The principles of the early activists were illustrated in Lahusen’s book The Gay Crusaders, published by Paperback Library in 1972.
The work, which contains in-depth biographical sketches of 15 early activists, was published under Lahusen’s pen name, Kay Tobin.
While Lahusen was lead author for the book, Randy Wicker was brought on as a co-author, as the publisher believed that having a male name on the book would help its sales, she said.
Lahusen sees the book, her reports for The Ladder and her vast collection of photos, as her greatest contributions to the LGBT-rights movement.
“It’s been said that I’m the first gay photojournalist, since I kept at it sporadically over decades. There was no way I could be at every event, every time, but I believed it was a way of preserving gay history.”
Her photo collection and she and Gittings’ papers are now housed in the Archives Division of New York Public Library, which has published many of the photos online.

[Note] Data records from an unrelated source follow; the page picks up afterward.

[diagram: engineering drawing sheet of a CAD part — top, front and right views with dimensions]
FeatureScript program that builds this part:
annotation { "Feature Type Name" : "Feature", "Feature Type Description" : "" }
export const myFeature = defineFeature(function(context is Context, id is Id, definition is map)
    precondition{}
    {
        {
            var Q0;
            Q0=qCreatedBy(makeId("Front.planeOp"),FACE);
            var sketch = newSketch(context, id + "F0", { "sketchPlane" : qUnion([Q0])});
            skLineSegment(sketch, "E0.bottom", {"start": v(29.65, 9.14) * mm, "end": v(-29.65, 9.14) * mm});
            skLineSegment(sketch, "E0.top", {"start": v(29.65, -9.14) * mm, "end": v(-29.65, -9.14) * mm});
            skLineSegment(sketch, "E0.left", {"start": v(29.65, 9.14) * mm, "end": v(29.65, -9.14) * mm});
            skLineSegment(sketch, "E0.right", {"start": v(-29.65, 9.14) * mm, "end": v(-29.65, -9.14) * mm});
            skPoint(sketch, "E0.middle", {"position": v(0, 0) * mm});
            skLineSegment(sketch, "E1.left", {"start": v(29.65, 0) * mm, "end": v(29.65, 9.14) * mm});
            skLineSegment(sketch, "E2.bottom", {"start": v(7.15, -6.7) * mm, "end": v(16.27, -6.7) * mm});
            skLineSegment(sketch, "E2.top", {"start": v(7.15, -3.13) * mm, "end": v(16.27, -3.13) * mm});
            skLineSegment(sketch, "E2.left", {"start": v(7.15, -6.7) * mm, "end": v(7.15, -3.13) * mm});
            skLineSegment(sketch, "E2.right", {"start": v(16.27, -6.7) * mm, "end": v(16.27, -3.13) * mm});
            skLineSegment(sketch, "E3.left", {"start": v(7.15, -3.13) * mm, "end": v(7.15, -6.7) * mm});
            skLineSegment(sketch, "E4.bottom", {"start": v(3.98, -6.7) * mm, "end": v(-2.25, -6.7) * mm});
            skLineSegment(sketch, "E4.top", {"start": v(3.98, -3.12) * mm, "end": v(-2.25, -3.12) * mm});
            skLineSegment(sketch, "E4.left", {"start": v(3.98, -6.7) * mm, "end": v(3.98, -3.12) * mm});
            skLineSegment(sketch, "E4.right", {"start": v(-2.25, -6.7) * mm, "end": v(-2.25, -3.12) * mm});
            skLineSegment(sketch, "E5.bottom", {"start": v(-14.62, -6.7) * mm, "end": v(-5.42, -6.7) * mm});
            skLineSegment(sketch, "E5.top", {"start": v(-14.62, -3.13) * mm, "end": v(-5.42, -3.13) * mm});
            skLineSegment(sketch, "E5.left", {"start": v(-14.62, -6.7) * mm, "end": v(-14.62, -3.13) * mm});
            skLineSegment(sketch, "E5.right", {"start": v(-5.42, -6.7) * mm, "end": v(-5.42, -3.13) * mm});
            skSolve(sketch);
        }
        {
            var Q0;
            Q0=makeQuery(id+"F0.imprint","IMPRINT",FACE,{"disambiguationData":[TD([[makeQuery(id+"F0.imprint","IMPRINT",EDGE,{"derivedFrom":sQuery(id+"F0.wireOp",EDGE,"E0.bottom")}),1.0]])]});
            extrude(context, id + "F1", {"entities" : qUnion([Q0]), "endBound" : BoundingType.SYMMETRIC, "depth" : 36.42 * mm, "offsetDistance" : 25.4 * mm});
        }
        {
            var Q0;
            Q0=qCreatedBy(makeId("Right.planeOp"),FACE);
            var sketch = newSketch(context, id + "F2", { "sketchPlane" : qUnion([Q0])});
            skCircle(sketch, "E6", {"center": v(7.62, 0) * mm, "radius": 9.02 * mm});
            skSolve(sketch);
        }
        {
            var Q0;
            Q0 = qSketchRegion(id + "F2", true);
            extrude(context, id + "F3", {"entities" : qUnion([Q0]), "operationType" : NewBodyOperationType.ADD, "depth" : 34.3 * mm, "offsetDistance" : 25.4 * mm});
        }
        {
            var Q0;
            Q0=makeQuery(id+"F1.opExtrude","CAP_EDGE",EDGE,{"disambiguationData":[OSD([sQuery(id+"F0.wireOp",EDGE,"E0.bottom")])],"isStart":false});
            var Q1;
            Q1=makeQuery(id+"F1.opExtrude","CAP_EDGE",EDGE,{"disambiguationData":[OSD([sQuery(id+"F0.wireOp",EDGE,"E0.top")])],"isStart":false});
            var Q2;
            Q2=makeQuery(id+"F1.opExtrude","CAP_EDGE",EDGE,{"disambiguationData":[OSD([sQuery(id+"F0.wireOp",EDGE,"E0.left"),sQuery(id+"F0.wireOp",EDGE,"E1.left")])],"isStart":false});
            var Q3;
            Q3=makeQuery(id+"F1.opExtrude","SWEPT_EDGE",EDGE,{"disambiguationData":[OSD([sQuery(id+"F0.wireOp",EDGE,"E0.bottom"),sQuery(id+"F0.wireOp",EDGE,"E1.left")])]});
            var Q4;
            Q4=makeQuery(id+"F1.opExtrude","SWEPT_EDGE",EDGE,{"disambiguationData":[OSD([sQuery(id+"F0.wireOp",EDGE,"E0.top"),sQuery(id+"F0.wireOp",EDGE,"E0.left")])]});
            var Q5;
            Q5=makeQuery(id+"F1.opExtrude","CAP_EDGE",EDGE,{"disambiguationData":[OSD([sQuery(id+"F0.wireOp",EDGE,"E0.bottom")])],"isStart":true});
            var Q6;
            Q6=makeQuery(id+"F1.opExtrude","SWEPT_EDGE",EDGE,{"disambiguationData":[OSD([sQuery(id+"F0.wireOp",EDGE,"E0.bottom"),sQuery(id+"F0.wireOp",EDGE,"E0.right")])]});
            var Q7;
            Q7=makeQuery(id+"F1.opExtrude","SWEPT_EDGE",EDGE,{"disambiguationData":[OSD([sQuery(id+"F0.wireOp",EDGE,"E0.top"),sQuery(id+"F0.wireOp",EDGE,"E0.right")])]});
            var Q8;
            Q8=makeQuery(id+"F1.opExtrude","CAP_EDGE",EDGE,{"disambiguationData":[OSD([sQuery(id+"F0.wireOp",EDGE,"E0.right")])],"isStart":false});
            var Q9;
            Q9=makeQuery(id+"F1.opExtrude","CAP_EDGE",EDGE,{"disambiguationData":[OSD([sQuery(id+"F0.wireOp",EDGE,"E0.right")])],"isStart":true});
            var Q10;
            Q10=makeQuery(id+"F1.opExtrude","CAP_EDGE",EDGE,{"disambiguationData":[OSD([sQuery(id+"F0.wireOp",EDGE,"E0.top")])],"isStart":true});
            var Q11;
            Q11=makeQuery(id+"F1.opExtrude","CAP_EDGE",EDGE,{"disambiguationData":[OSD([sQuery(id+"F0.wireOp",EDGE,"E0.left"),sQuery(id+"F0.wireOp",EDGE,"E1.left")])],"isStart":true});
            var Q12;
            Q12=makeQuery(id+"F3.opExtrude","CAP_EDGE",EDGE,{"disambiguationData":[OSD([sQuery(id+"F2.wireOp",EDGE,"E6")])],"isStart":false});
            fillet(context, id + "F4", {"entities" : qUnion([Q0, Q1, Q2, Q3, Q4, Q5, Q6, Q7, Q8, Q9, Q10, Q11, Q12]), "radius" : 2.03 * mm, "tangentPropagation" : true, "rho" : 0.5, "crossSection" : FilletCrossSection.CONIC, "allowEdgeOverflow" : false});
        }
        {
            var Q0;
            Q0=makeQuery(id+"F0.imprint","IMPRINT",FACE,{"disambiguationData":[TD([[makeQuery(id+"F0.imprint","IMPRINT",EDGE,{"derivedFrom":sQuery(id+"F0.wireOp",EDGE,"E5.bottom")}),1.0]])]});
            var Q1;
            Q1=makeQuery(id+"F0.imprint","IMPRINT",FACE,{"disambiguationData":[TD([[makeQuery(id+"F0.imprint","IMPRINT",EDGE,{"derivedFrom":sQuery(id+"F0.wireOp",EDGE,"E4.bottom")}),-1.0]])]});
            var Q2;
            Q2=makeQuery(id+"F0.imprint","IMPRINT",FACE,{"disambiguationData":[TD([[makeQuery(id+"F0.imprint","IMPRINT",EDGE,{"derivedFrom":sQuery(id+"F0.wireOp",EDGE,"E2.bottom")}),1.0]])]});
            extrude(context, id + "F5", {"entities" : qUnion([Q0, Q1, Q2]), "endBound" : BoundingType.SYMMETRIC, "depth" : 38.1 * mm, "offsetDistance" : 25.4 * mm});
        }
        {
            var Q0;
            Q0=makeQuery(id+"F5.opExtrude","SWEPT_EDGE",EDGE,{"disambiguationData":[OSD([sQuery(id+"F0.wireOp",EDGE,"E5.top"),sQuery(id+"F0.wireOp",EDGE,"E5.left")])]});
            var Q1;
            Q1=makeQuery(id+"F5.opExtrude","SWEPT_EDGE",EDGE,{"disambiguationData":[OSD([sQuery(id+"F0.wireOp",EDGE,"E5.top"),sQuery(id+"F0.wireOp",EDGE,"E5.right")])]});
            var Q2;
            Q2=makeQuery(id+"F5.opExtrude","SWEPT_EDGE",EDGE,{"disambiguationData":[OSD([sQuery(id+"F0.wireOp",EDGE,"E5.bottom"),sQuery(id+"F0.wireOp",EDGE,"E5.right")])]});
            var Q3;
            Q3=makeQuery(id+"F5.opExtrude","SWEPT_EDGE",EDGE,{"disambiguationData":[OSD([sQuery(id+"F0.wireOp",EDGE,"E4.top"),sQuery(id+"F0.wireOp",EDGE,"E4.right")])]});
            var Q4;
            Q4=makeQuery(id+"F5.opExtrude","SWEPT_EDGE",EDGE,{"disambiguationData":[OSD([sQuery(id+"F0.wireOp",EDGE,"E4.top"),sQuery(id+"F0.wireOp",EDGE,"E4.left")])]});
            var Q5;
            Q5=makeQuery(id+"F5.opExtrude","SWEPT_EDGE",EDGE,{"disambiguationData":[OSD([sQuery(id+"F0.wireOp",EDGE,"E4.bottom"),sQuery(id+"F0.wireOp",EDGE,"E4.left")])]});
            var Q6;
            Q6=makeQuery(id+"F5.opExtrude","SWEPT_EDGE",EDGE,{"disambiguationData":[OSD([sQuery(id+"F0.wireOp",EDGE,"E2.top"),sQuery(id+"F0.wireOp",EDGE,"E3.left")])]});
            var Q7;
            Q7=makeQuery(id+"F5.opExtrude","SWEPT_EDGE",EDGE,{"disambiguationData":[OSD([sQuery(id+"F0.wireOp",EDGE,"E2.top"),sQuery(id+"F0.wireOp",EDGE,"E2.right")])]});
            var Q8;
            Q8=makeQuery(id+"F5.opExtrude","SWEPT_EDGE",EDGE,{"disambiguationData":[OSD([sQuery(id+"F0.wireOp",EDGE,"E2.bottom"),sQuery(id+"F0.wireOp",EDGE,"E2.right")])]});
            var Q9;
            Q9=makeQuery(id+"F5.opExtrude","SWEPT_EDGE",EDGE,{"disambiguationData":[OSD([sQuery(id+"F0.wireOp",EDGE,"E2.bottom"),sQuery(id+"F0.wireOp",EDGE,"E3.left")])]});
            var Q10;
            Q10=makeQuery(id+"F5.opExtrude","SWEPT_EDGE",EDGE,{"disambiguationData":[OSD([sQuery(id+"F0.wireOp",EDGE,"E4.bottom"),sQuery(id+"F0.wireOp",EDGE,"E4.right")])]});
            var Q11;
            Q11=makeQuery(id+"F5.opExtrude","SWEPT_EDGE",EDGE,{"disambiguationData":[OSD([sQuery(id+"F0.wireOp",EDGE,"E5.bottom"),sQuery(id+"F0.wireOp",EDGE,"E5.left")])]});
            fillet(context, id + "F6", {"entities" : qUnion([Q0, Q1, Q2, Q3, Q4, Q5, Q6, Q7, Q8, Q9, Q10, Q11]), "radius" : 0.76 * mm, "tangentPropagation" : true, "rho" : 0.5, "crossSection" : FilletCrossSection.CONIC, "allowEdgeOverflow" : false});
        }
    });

Gittings died in 2007 of breast cancer.
“Together, we had a wonderful life,” Lahusen said.
The evolution society has undergone since Lahusen began her activism work more than a half-century ago gives her hope for the future.
“I believe most Americans have come to accept the fact that ‘black is beautiful’ and most are coming to accept the fact that ‘gay is good.’ I believe our movement is on the right side of history. Meanwhile, let’s keep on marching for gay equality.”